Comment by Roland_Smith Mon Nov 12 12:35:14 2012
Roland --- I should have looked at a clock, but I didn't. I'm guessing maybe 10 to 15 minutes? If you cut your potato wedges a bit smaller, it might work to put them together. Or, better yet, roast the brussels sprouts in a separate container so you can take them out earlier. I hope it changes your mind about Brussels sprouts. :-)
Comment by anna Mon Nov 12 13:17:09 2012
What temperature do you roast them at?
Comment by April Connett Mon Nov 12 16:42:03 2012

A lot of this country's brussel sprouts are grown around Santa Cruz, CA, close to here. We eat about a half-a-stalk every week when they're in season. I just read an article that said that in the past 30 yrs, growers have worked on breeding sprouts to be sweeter and not as sulfurous. Like you, we love them roasted with a little olive oil and salt. Hot oven, about 20min when they start getting crispy and brownish on the edges, soft when poked with a knife. My 7-yr old can eat the whole bowl by himself. Just so you know, the leaves of the plant are delicious too, so don't throw them to the chickens just yet! Slice them finely into ribbons and cook with a little ham or bacon, thyme, splash of water. When they're tender, top with a sliced boiled egg and croutons. Pour a vinegarette over the top - olive oil, little lemon, apple cider vinegar, little bit of mustard.

Comment by Rena Mon Nov 12 16:59:46 2012

April --- I believe I roasted this set at 350 because I was baking cookies, but if I'm in a big hurry and not doubling up the oven, I'll go as high as 475 to get'r done. :-)

Rena --- Good data about the new varieties of Brussels sprouts. I definitely approve of breeding for increased flavor!

Comment by anna Mon Nov 12 18:11:52 2012
Those do sound good!
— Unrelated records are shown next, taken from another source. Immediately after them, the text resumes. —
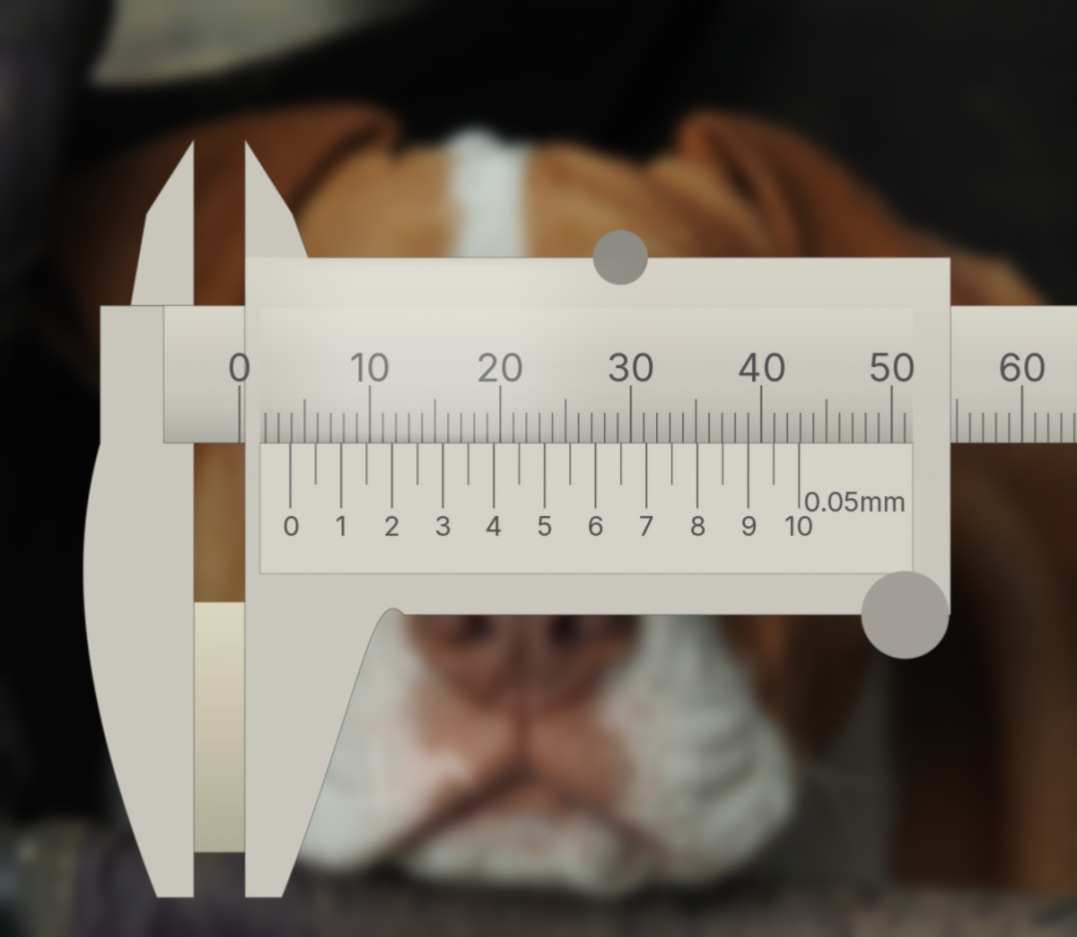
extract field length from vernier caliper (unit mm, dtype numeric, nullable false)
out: 3.9 mm
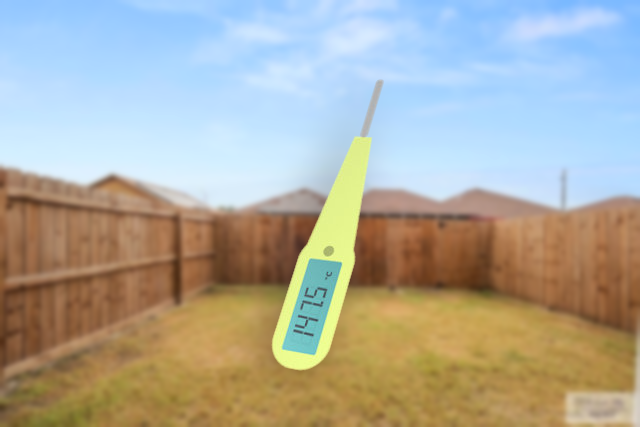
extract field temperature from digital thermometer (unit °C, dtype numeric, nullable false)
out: 147.5 °C
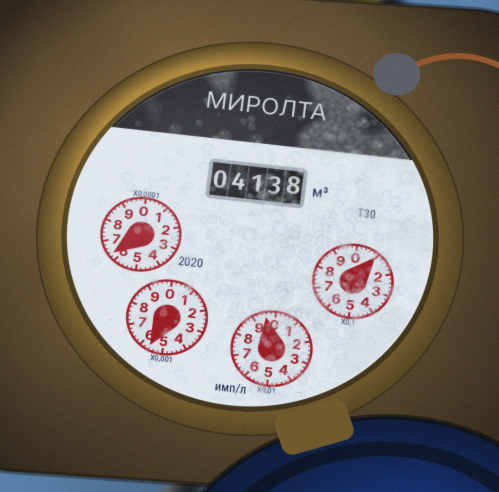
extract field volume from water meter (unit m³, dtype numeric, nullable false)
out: 4138.0956 m³
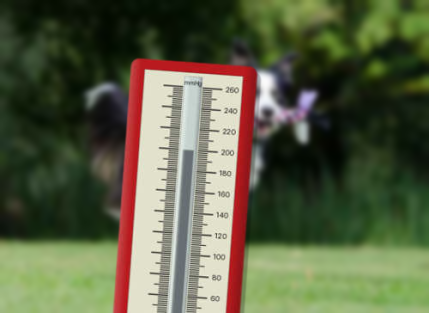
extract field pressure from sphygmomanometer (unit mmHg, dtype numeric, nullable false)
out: 200 mmHg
I planted my fall cabbages too late ( went by the frost dates) but here at altitude temps really drop at night. Last night it was 3 degrees. But believe it or not, my still-immature cabbages, which I transplanted to the cold frame in a desparate attempt to save them, survived such deep cold, with only a light bulb for warmth. Even more amazing was finding volunteer cilantro growing in among the carrots and lettuce already in the frame.
Comment by Deb Mon Nov 12 21:01:43 2012
I live in downeast Maine, and am just beginning to grow my own vegetables, but my grandfather, and great-grandfather were both avid, and successful gardeners. They grew nearly all of the produce that their large families ate. My mother tells me, and I've corroborated with several other locals who attest to similar stories, that while growing up, her father kept the Brussles sprouts in the ground until they were eaten. He simply went out and took what he wanted and never bothered to harvest for the root cellar at all. Mom tells me she remembers many times when he would be digging down into the snow in order to get to the plants. I would think your plants would last very well in the ground.